Tuesday, June 12, 2007

The Most Incongruous Latin American History Lesson of the Year

While cruising around on the internets today, I checked out what's been going on recently in professional wrestling. Apparently, in what is unquestionably a new storyline (were it real news, you could find it on websites that host, well, real news), owner/CEO/heel Vince McMahon was killed last night in a car bomb. This is, as I said, obviously not true, and is being used to push some new storyline in the near future.

However, what's particularly odd about this story is the history they actually include. Towards the bottom of the story, there is the following paragraph: "This incident [the "carbombing"] is the first of its kind in the U.S. since the assassination of political figure Orlando Letelier in Washington, D.C. in 1976. Sources say that given the nature of the apparent car bombing, under law federal authorities will be called in for a more thorough investigation that would supersede local Pennsylvania authorities."

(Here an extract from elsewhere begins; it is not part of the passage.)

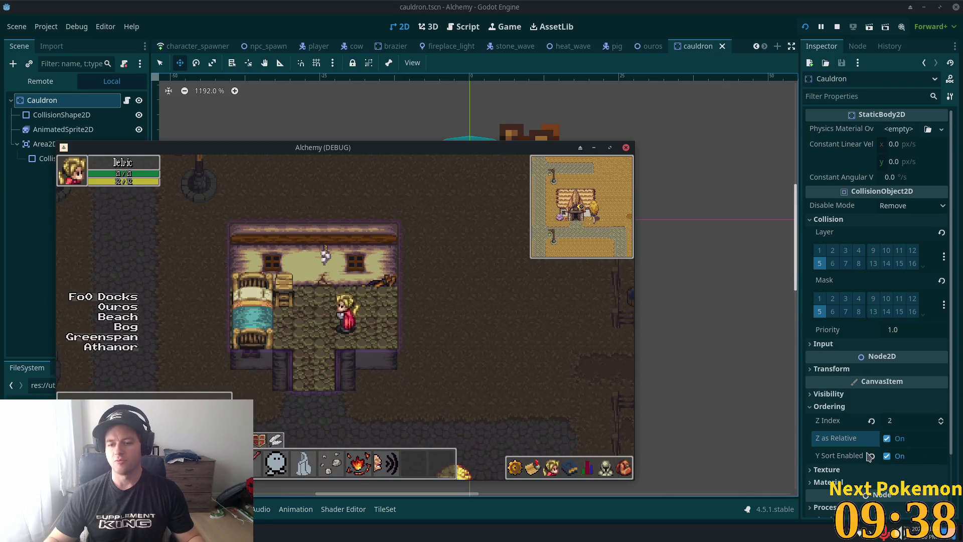
# Step: Raise the Z Index to 3, relaunch, and walk the player up to the cauldron
pyautogui.click(903, 420)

To my knowledge, that's actually completely true (if we accept the silliness of the McMahon carbombing). Orlando Letelier died in Washington, D.C. in 1976 when Augusto Pinochet's government had Letelier (who was a vocal critic of Pinochet) blown up, along with his assistant, Ronni Moffitt (her husband was severely wounded but survived).

I could chastise WWE for being offensive in tying together a political victim of an authoritarian state and Vince McMahon, but offensiveness is nothing new for WWE. So instead, I'll actually begrudgingly congratulate them. While McMahon will pop up again soon, the WWE actually not only brought in an actual history lesson to their wrestling audience (that of Letelier); they even got the basic fact of the car-bombing right.